Peut-on revenir sur le produit, le domaine où vous faites référence ? Qu’est-ce qui justifie la différence de prix entre deux costumes ? La matière ? La façon ?
Prenons une toile de laine bleue magnifique et un fresco. Il y a une différence de 15 euros au mètre, soit 45 euros pour un costume disons 50 à 70 euros selon les costumes. Les deux tissus ont une identité, et les deux sont très bien. Il y en a peut être un qui gratte plus, et l autre qui fait plus authentique, mais il n y a que moi pour voir cela. Ou des amateurs. Ensuite, il y a une fabrication : les piqûres main, les boutonnières aux manches, la piqure dans le dos, celle sur le côté : disons 100 euros de différence. Ce qui fait 150 euros de différence. Après, parlons par exemple d’une façon à 300 euros et une autre à 600, et multipliez par la marge… (Il suspend son geste et sa parole)… et là vous arrivez à un prix de 1000, de 3000, ou de 5000.

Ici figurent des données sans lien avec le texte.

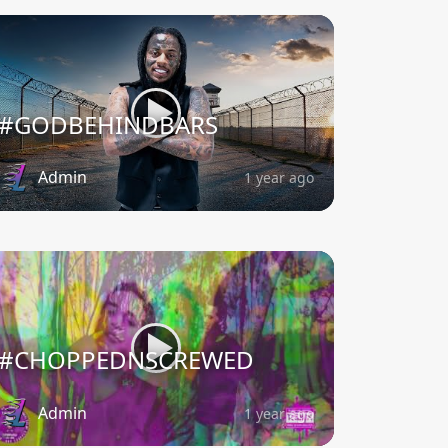
#GODBEHINDBARS
Admin
1 year ago
#CHOPPEDNSCREWED
Admin
1 year ago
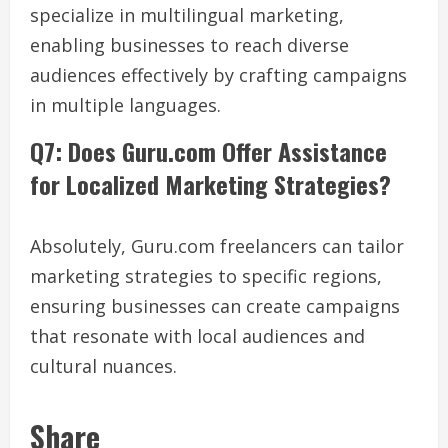
specialize in multilingual marketing,
enabling businesses to reach diverse
audiences effectively by crafting campaigns
in multiple languages.
Q7: Does Guru.com Offer Assistance
for Localized Marketing Strategies?
Absolutely, Guru.com freelancers can tailor
marketing strategies to specific regions,
ensuring businesses can create campaigns
that resonate with local audiences and
cultural nuances.
Share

Voilà la différence. Le costume est presque le même, et la différence repose sur presque rien. Après, ce qui est intéressant, c’est la coupe, qui peut être moderne ou classique. Dans le traditionnel comme chez Kiton ou chez Belvest, c’est vieux. C’est chic, très bien fait, mais c’est vieux : c’est un métier qui se meurt. Dans l’autre c’est moins bien fait mais c est jeune et il y a le style. C’est parfois immoral de mettre 4000 euros pour un costume qui en vaut 1000. En revanche quand vous allez chez un tailleur comme Caraceni, Anderson & Sheppard ou d’autres, c’est le prix il y a quelques tailleurs qui demandent beaucoup plus cher, et on se demande pourquoi vu que ce n’est pas mieux. C’est le client qui doit gagner, pas le tailleur : le tailleur doit savoir choisir et savoir faire.
Pourquoi ne pourrait-on pas faire une belle coupe moderne avec une belle fabrication traditionnelle, à l’ancienne ?
Parce que l’une et l’autre ont leur identité. Il y en a une qui rattrape l’autre, et à un moment ça revient, c est comme en F1 : c était McLaren, puis c est Ferrari… Mais à la fin, celui qui a raison c’est toujours celui qui vend ».
(1) Arthur & Fox 40 rue Vignon 75008 ; Arthur & Fox, 44 rue du Bac 75007; Arthur & Fox 13 rue Marbeuf 75008 ; Delaunay, 159 rue du Vieux Colombier 75006 ; Fox, 20 rue du Vieux Colombier 75006 ; Julie Barnes, 44 rue du Bac 75007 ; Barnes, 61 av.Victor Hugo 75016 ; Demersay, 133 rue de la Pompe 75016.